Robots and Society
The past few decades have witnessed the increasing role that robots play in society. Often we take Robots and Society role for granted and naturally, it becomes easy for forget what they actually do in the world in which we live.
Perhaps part of the reason we so consistently underestimate the part that robots play in our lives is the fact so many of them do not have the appearance of traditional robots. As a society, we still think of robots in the sci-fi humanoid sense and not as self-checkouts or home computers. As such, it never occurs to us that we are entrusting our shopping, work and communications to a robot. To humans, it’s just accepted as another way to conduct our day-to-day activities.
It’s common to not think about the manufacturing processes behind products we use, and this is often where robots are found. Humans have entrusted our safety to cars, yet we give little thought to the fact that they have been largely constructed by robots. Indeed, the car manufacturing industry is heavily automated with robots. Due to the success of robots, they are now used extensively for complicated medical procedures and are now filling new military and civilian roles through drone technology. All of these industries depend highly on robots in order to achieve and maintain the level of efficiency and effectiveness in which they have now become accustomed to.

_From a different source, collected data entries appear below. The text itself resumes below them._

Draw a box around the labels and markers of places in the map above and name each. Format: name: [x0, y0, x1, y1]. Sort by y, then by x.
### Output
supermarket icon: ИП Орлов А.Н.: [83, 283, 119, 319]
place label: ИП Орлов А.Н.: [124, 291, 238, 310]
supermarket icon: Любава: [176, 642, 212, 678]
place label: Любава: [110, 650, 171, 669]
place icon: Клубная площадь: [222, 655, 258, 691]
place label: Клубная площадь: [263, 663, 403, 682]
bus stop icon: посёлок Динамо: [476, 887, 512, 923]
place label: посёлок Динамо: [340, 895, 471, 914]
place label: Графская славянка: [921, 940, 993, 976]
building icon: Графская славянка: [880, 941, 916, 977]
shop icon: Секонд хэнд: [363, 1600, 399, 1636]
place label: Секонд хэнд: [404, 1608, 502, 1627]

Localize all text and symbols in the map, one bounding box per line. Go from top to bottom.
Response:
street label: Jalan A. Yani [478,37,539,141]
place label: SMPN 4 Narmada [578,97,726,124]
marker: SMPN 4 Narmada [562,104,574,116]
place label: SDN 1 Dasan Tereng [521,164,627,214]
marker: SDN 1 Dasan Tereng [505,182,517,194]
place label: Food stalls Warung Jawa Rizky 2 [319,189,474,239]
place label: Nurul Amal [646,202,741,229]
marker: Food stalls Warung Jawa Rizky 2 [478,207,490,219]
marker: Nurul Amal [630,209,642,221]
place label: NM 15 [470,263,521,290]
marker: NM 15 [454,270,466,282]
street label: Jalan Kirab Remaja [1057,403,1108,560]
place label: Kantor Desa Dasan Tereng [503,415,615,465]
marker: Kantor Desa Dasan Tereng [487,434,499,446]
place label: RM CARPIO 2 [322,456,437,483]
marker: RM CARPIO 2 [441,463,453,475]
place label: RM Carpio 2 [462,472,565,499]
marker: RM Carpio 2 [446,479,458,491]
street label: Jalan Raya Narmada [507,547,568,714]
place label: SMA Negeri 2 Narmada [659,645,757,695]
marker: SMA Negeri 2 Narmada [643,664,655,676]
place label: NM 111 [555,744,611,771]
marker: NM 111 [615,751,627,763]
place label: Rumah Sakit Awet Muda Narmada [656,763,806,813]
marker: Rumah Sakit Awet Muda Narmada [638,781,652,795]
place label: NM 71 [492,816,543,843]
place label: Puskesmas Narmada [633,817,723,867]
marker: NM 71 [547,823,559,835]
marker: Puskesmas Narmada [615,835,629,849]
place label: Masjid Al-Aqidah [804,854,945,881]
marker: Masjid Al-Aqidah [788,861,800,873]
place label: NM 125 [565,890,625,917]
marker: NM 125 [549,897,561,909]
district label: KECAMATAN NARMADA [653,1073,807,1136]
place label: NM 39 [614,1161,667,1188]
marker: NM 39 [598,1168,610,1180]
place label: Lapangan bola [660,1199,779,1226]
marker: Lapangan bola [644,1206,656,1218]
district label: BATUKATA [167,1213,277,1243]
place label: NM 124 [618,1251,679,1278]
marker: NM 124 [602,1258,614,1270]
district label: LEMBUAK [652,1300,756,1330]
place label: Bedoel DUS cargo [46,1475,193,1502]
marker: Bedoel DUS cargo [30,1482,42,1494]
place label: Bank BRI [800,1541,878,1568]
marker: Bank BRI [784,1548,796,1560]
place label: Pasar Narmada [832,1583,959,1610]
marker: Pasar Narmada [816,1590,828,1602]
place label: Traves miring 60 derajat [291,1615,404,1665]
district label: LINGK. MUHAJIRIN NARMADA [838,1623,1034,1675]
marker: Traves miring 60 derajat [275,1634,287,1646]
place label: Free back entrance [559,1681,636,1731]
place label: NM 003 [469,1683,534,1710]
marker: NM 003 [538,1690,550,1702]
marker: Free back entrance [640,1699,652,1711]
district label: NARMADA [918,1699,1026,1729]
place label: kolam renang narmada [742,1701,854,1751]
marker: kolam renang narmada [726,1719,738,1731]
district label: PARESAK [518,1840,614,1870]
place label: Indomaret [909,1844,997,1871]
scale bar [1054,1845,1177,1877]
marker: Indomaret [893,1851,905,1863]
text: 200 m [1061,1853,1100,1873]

On some occasions, using a robot may deem a wiser choice than using humans. This is true not just in the context of speed, cost and efficiency, but also in safety.
Risky manufacturing processes or those that must take place in environments that could prove hazardous to health can now be handled by robots instead of risking humans. In recent years, there have also been constant developments in the use of robots for emergency situations such as searching rubble after earthquakes. Robots may be able to fulfil such functions more safely than humans and at the same time more effectively.
Robots in society have faced criticism with people concerned that they are taking over human jobs. As companies search for faster and more cost-effective ways to do things, they invest in more machinery and few people. In cases where safety is the key concern, there is little opposition, but in other cases some claim it leads to people being left unemployed for the sake of profit.
However, concerns such as this have been going on since the Industrial Revolution when "Luddites" would smash the machines that had made manufacturing more efficient and lost people their jobs. Whilst undoubtedly some jobs will be lost in the short term, historical patterns have shown that machines do not ultimately lead to unemployment. They must be built and maintained, they allow companies to expand, and they open up whole new industries and areas.
There is no doubt that robots have had a huge impact on almost every part of our lives and will continue to maintain this throughout the future.